The proliferation of multimedia-capable mobile devices and ubiquitous
high-speed network technologies to deliver multimedia objects is
fueling the demand for mobile streaming multimedia. However, the
end-user experience is severely constrained by the available battery
capacity on the mobile clients. Wireless network interface cards
(WNIC) consume significant amounts of power. Since streaming
applications tend to be long running, WNIC energy consumption is
particularly an acute problem. In this work, we explore the WNIC energy consumption implications of popular multimedia streaming formats from Microsoft (Windows media), Real (Real media) and Apple (Quick Time). We investigate the energy consumption under varying stream bandwidth and network loss rates. We also explore history-based
client-side strategies to reduce the energy consumed by transitioning
the WNICs to a lower power consuming sleep state.
We show that Microsoft media tends to transmit packets at regular
intervals. For high bandwidth streams, Microsoft media exploits
network-level packet fragmentation, which can lead to excessive packet
loss (and wasted energy) in a lossy network. However, the regularity
of packet arrival rates facilitates history-based client-side policies
to transition to lower power states. We show that a Microsoft media
stream optimized for 28.8 Kbps can save over 80% in energy consumption
with 2% data loss. A high bandwidth stream (768 Kbps) can still save
57% in energy consumption with less than 0.3% data loss.

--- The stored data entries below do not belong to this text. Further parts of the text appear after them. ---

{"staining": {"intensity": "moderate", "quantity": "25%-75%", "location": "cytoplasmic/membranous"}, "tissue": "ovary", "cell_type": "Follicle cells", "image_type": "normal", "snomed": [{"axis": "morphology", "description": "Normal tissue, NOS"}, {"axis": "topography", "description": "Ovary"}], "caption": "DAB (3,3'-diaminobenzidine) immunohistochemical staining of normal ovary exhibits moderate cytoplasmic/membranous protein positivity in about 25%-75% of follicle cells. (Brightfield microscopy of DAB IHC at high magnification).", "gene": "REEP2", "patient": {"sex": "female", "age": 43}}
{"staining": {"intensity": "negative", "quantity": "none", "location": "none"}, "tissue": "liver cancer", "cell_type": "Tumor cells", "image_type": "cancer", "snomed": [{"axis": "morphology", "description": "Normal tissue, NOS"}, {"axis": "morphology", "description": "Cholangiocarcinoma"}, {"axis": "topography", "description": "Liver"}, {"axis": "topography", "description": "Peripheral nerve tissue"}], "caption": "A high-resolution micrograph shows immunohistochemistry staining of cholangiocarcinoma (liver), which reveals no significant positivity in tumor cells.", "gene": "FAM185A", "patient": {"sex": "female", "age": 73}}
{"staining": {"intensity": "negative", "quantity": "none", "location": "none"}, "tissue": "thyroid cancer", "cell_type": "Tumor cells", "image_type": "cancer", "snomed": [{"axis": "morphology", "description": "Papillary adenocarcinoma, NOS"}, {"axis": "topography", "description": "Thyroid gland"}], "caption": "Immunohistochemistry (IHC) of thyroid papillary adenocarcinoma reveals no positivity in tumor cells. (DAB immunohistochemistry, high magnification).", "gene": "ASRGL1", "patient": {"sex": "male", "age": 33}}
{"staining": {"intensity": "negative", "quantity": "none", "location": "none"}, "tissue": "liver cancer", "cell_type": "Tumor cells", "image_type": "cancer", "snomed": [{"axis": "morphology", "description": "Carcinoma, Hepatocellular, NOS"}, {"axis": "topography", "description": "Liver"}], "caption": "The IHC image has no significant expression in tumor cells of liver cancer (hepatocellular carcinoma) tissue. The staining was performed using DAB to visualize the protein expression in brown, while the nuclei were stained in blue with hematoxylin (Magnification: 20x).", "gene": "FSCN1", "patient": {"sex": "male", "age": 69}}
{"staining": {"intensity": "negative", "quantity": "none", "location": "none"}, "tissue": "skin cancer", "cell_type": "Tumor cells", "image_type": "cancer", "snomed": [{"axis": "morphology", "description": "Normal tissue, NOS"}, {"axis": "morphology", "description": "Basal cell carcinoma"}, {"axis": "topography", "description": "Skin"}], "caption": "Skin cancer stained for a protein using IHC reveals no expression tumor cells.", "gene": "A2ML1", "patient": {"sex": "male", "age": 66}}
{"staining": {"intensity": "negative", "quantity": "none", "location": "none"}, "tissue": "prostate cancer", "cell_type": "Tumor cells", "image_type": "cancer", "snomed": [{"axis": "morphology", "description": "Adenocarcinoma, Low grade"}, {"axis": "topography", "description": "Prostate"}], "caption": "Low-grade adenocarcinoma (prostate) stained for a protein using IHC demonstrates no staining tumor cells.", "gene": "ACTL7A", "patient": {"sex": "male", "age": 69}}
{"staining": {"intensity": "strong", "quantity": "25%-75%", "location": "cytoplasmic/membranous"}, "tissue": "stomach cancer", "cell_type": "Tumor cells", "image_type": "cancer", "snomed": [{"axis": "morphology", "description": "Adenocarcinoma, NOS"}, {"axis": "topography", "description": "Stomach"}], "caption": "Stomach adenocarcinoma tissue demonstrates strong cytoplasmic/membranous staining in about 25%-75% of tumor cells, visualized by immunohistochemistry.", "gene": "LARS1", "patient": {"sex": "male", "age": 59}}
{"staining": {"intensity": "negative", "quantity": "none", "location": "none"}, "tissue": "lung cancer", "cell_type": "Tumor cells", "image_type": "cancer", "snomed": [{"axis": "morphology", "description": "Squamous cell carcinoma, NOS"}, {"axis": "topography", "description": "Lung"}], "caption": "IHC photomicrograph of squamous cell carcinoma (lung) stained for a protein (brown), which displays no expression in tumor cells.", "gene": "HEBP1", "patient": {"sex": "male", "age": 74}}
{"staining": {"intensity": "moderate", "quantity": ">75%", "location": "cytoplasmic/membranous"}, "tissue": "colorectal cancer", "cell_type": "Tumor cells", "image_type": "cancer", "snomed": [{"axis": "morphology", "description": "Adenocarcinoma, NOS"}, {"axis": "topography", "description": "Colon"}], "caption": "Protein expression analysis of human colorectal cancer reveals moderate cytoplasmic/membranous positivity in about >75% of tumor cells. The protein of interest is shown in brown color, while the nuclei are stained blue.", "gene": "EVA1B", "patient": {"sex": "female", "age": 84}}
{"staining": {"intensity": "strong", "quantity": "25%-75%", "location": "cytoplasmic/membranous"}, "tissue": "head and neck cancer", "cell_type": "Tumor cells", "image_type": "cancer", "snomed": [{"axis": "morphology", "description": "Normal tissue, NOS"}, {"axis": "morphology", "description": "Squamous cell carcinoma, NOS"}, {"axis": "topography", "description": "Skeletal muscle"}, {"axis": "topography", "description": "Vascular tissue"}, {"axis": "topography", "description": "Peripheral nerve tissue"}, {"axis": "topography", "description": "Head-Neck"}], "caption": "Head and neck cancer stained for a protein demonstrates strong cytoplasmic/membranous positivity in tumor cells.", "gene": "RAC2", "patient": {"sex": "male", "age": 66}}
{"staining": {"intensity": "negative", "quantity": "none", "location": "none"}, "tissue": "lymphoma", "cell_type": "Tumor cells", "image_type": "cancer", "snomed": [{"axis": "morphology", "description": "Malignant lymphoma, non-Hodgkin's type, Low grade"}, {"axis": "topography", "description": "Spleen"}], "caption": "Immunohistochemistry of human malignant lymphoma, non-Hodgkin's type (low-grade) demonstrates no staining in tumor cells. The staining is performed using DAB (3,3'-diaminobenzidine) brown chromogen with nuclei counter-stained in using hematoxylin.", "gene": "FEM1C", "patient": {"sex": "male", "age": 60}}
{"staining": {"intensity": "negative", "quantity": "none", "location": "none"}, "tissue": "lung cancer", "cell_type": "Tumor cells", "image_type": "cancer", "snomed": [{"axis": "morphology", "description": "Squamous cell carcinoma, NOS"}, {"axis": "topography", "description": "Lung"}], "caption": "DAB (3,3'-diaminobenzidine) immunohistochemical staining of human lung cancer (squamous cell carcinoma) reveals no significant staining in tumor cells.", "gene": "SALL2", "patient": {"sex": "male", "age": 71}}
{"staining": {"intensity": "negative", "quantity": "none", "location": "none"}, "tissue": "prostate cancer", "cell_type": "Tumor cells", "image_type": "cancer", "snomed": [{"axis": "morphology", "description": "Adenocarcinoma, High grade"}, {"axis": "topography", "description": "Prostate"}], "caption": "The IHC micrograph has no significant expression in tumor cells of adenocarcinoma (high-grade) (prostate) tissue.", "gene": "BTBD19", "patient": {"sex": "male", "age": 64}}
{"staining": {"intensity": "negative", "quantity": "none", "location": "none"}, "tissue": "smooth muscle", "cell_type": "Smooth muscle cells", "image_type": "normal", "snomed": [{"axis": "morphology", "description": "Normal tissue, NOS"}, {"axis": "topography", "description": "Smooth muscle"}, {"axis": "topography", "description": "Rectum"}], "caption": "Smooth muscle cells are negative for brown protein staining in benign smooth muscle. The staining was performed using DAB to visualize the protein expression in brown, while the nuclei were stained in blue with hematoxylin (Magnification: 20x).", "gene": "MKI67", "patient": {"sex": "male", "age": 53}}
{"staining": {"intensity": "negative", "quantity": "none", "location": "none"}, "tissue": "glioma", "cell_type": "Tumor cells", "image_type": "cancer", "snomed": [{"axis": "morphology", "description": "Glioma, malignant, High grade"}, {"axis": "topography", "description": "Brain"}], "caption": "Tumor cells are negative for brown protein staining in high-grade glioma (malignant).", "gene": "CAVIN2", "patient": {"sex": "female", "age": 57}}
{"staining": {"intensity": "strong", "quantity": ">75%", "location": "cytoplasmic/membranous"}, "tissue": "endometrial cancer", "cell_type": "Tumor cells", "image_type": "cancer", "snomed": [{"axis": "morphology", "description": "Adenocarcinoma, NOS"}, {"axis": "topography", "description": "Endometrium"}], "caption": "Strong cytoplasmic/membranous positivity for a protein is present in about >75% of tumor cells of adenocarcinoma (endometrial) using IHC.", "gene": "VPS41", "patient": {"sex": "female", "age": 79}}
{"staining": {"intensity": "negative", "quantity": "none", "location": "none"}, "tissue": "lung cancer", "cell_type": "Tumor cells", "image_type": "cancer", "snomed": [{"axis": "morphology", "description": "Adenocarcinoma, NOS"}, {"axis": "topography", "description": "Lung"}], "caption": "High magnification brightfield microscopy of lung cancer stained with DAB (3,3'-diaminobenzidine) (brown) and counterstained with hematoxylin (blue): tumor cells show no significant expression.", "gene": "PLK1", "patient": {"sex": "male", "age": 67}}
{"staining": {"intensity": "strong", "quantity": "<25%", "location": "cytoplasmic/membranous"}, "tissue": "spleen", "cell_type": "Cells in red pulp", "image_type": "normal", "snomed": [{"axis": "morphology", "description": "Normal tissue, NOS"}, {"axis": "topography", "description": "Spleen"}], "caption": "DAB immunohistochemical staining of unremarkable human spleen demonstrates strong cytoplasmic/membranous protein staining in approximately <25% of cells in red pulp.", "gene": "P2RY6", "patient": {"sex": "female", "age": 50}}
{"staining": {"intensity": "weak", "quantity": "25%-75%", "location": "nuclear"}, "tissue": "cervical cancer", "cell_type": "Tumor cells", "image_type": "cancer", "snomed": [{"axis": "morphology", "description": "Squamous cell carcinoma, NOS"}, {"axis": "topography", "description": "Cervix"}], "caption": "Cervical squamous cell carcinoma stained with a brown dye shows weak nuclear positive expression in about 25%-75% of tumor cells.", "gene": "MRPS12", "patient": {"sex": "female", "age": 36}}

Real stream packets tend to be sent closer to each other, especially
at higher bandwidths. Quicktime packets sometimes arrive in quick
succession; most likely an application level fragmentation
mechanism. Such packets are harder to predict at the network level
without understanding the packet semantics. Our work enables
multimedia proxy and server developers to suitably customize the
stream to lower client energy consumption.